The parties negotiated an agreement that ensured employees on pregnancy and parental leave would not be subject to adverse impact discrimination with respect to their continuous service dates. In a Memorandum of Understanding dated June 3, 2001, the parties agreed to the following:
The parties agreed that the period of pregnancy/parental leave taken by an employee during his or her unclassified service immediately prior to appointment to the classified service back to the first break in employment that is greater than 13 weeks, shall be included in the continuous service date (“CSD”) calculation.

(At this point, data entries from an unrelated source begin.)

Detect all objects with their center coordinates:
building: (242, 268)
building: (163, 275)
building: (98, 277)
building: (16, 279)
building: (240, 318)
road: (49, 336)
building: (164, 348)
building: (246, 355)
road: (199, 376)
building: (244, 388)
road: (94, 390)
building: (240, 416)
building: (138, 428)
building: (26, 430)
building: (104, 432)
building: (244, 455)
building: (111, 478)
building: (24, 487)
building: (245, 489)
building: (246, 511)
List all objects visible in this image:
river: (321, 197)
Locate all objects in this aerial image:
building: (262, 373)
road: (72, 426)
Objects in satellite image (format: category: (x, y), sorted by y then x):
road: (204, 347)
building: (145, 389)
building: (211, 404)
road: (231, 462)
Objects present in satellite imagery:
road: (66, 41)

In determining the CSD credit for the period of pregnancy/parental leave while employed as an unclassified employee, the Parties agree to apply the following formula:
(a) The total number of regular, non-overtime hours worked in the work weeks immediately preceding the pregnancy/parental leave, that are equal in length to the number of weeks of the approved leave as described in Paragraph (1) above, will be determined.

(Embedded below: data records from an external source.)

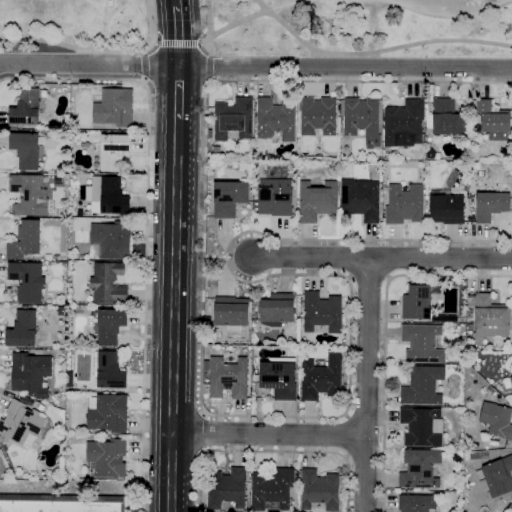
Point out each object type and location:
road: (175, 3)
road: (391, 6)
park: (258, 26)
power tower: (321, 28)
road: (177, 36)
road: (205, 42)
road: (176, 43)
road: (209, 44)
road: (98, 50)
road: (333, 53)
road: (144, 64)
road: (209, 66)
road: (255, 68)
road: (208, 81)
road: (178, 92)
building: (24, 107)
building: (112, 107)
building: (113, 107)
building: (25, 108)
building: (317, 115)
building: (318, 116)
building: (232, 118)
building: (446, 118)
building: (274, 119)
building: (361, 119)
building: (361, 119)
building: (445, 119)
road: (458, 119)
building: (233, 120)
building: (274, 121)
building: (492, 121)
building: (493, 121)
building: (403, 124)
building: (403, 124)
building: (428, 145)
building: (24, 150)
building: (25, 150)
building: (111, 151)
building: (112, 151)
building: (215, 151)
building: (245, 152)
building: (428, 155)
building: (384, 157)
building: (214, 166)
building: (257, 166)
building: (434, 167)
building: (480, 173)
building: (32, 192)
building: (28, 195)
building: (110, 196)
building: (227, 197)
building: (273, 197)
building: (228, 199)
building: (359, 199)
building: (316, 200)
building: (316, 201)
building: (360, 201)
building: (273, 202)
building: (403, 203)
building: (403, 205)
building: (489, 205)
building: (490, 206)
building: (445, 207)
building: (445, 209)
road: (146, 223)
building: (110, 239)
building: (24, 240)
building: (24, 241)
building: (109, 241)
road: (213, 255)
building: (56, 258)
building: (76, 258)
building: (48, 259)
road: (309, 259)
road: (439, 262)
building: (25, 281)
building: (26, 281)
building: (106, 283)
building: (107, 283)
building: (49, 299)
building: (415, 302)
building: (417, 302)
building: (23, 307)
road: (385, 308)
building: (275, 309)
building: (276, 310)
building: (229, 311)
building: (92, 313)
building: (230, 313)
building: (320, 313)
building: (321, 313)
road: (175, 315)
building: (488, 316)
building: (489, 317)
building: (445, 319)
building: (207, 320)
building: (108, 325)
building: (108, 326)
building: (469, 327)
building: (21, 329)
building: (22, 330)
building: (293, 340)
building: (481, 342)
building: (337, 343)
building: (421, 343)
building: (422, 344)
building: (40, 351)
building: (254, 366)
building: (108, 370)
building: (109, 371)
building: (28, 373)
building: (30, 374)
building: (226, 377)
building: (227, 377)
building: (279, 377)
building: (319, 377)
building: (321, 378)
building: (69, 379)
building: (277, 379)
building: (510, 382)
building: (508, 383)
building: (421, 386)
building: (422, 386)
road: (365, 387)
building: (490, 389)
building: (37, 406)
building: (107, 413)
building: (108, 414)
building: (495, 419)
building: (496, 420)
building: (20, 422)
building: (22, 425)
building: (420, 426)
building: (421, 427)
road: (269, 433)
road: (203, 434)
building: (5, 455)
building: (489, 455)
building: (105, 457)
building: (106, 458)
building: (468, 458)
building: (418, 469)
building: (419, 469)
building: (497, 475)
building: (38, 476)
building: (495, 476)
building: (226, 488)
building: (227, 488)
building: (270, 489)
building: (318, 489)
building: (271, 490)
building: (319, 490)
building: (58, 503)
building: (60, 503)
building: (415, 503)
building: (510, 507)
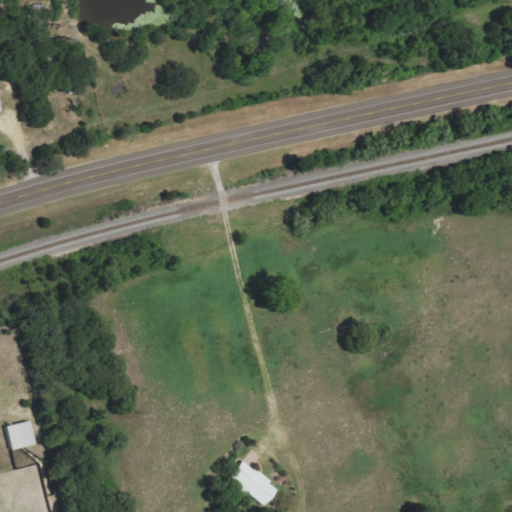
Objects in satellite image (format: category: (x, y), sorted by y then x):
road: (255, 140)
road: (24, 153)
railway: (254, 193)
road: (244, 303)
building: (22, 435)
building: (255, 484)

(b) The total number of hours as determined in (a) above will be divided by the normal work week hours, i.e. thirty-six and one quarter or forty hours as appropriate, to determine the number of full-time weeks that will be credited to the employee’s CSD. No credit will be given to a partial week where there remains 0.5 weeks or less in the calculation. One week of credit will be given where the calculation yields more than 0.5 of a week.
- The Parties agree that any unpaid, authorized leave that is taken in conjunction with an unclassified employee’s pregnancy/parental leave will not constitute a break in employment.
There is no dispute between the parties that the agreement is not discriminatory. Further, the parties agree that the above provision makes labour relations sense.
The grievors assert that they were scheduled to work, as an example, thirty hours per week as unclassified employees. Other employees on pregnancy or parental leave were credited with forty hours for some weeks of their leaves. That dissimilar treatment was discriminatory treatment according to the grievors.
In my view, the agreement set out above was not discriminatory. Indeed, it ensured that all employees across this Ministry who were absent due to pregnancy and parental leave were not disadvantaged by their absence and were treated in a similar manner. The fact that the grievors received credit for actual hours worked and those hours might have been less hours that an employee on pregnancy leave was credited in that particular week, is neither unfair nor inequitable treatment that would bring a finding of discrimination.
Accordingly, the grievances are denied.
Dated in Toronto this 2nd day of April, 2004.